▶ _Page extract_

You can check the HDT structure using hdtVerify.sh -unicode <hdt-file> (with -progress -color if you want a progress bar), but to check the dataset itself, you don't have anything, so if you really need it, you can code a program to do it.

Looking at your stats I'm assuming you're using the dataset from the WDBench (Only the WD direct properties) because I have the same information in my HDT version

(You can run head -n 20 <your-hdt.hdt> to get the header of the hdt with the stats)

My header (can differ from few bytes due to the base URI / date)

> head -n 20 wdb.hdt
$HDT☺<http://purl.org/HDT/hdt#HDTv1>v5$HDT☻ntripleslength=1869;S}<file:///N:/WDBench/./truthy_direct_properties.nt.bz2> <http://www.w3.org/1999/02/22-rdf-syntax-ns#type> <http://purl.org/HDT/hdt#Dataset> .
<file:///N:/WDBench/./truthy_direct_properties.nt.bz2> <http://www.w3.org/1999/02/22-rdf-syntax-ns#type> <http://rdfs.org/ns/void#Dataset> .
<file:///N:/WDBench/./truthy_direct_properties.nt.bz2> <http://rdfs.org/ns/void#triples> "1253567798" .
<file:///N:/WDBench/./truthy_direct_properties.nt.bz2> <http://rdfs.org/ns/void#properties> "8604" .
<file:///N:/WDBench/./truthy_direct_properties.nt.bz2> <http://rdfs.org/ns/void#distinctSubjects> "92498623" .
<file:///N:/WDBench/./truthy_direct_properties.nt.bz2> <http://rdfs.org/ns/void#distinctObjects> "305877616" .
<file:///N:/WDBench/./truthy_direct_properties.nt.bz2> <http://purl.org/HDT/hdt#formatInformation> "_:format" .
_:format <http://purl.org/HDT/hdt#dictionary> "_:dictionary" .
_:format <http://purl.org/HDT/hdt#triples> "_:triples" .

▶ _Raw data_
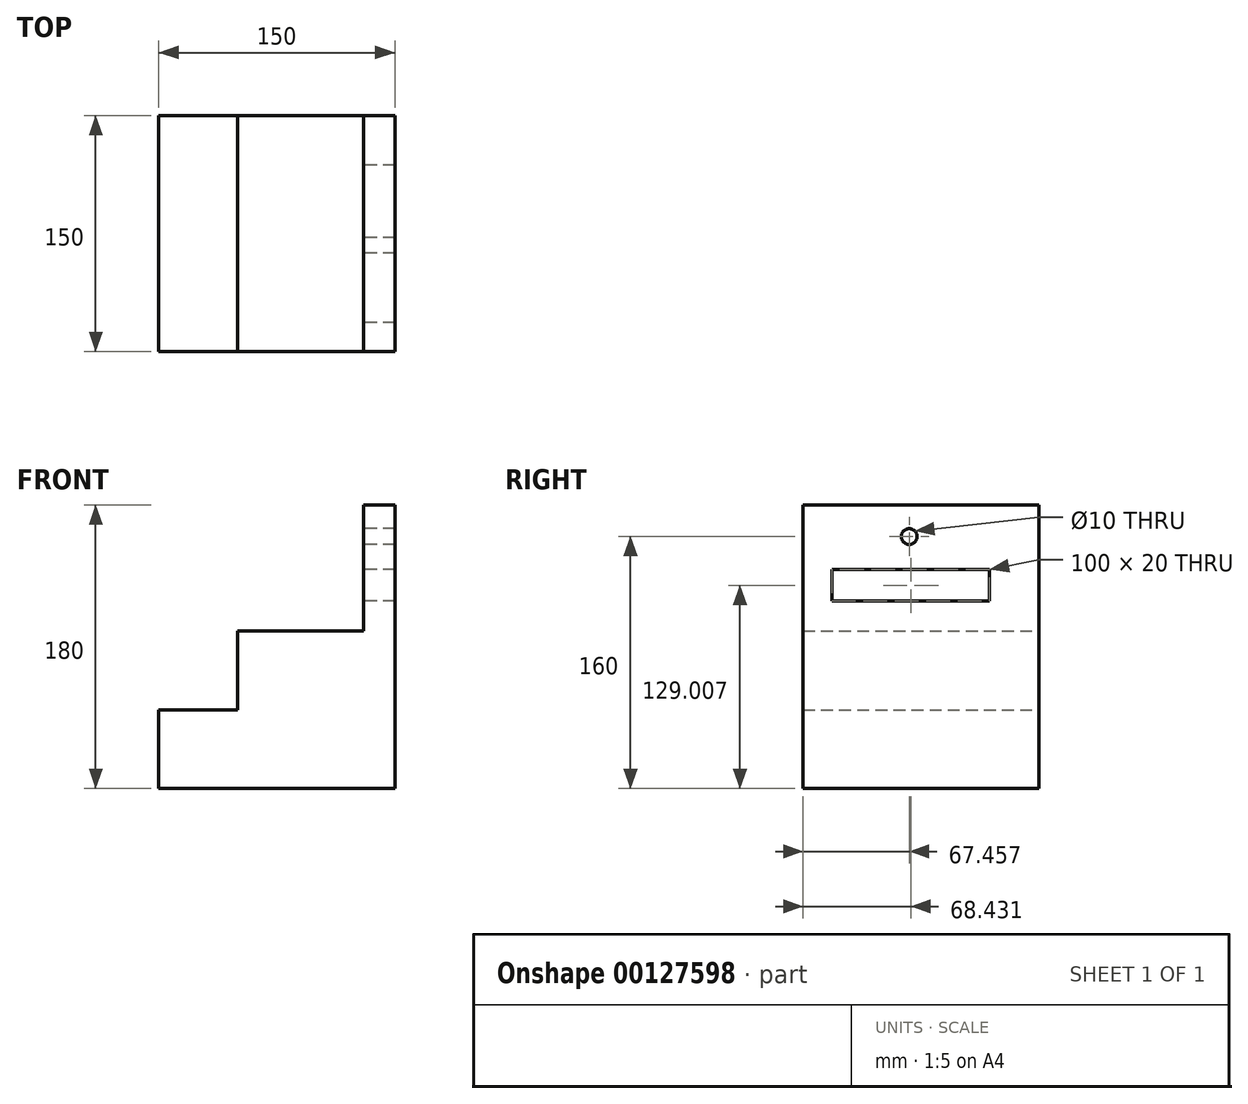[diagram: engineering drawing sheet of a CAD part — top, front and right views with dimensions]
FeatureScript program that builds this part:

▶ _Work to complete_
1 - Copy the passage from the post on checking HDT files word for word, starting with "Looking at your" and going on through "URI / date)".
2 - Please carry the post on checking HDT files further, picking up after its last line.

▶ _Answer list_
1 -
Looking at your stats I'm assuming you're using the dataset from the WDBench (Only the WD direct properties) because I have the same information in my HDT version

(You can run head -n 20 <your-hdt.hdt> to get the header of the hdt with the stats)

My header (can differ from few bytes due to the base URI / date)

2 -
<file:///N:/WDBench/./truthy_direct_properties.nt.bz2> <http://purl.org/HDT/hdt#statisticalInformation> "_:statistics" .
<file:///N:/WDBench/./truthy_direct_properties.nt.bz2> <http://purl.org/HDT/hdt#publicationInformation> "_:publicationInformation" .
_:dictionary <http://purl.org/dc/terms/format> <http://purl.org/HDT/hdt#dictionaryFour> .
_:dictionary <http://purl.org/HDT/hdt#dictionarynumSharedSubjectObject> "33580954" .
_:dictionary <http://purl.org/HDT/hdt#dictionarysizeStrings> "364803889" .
_:triples <http://purl.org/dc/terms/format> <http://purl.org/HDT/hdt#triplesBitmap> .
_:triples <http://purl.org/HDT/hdt#triplesnumTriples> "1253567798" .
_:triples <http://purl.org/HDT/hdt#triplesOrder> "SPO" .
_:statistics <http://purl.org/HDT/hdt#hdtSize> "5379075081" .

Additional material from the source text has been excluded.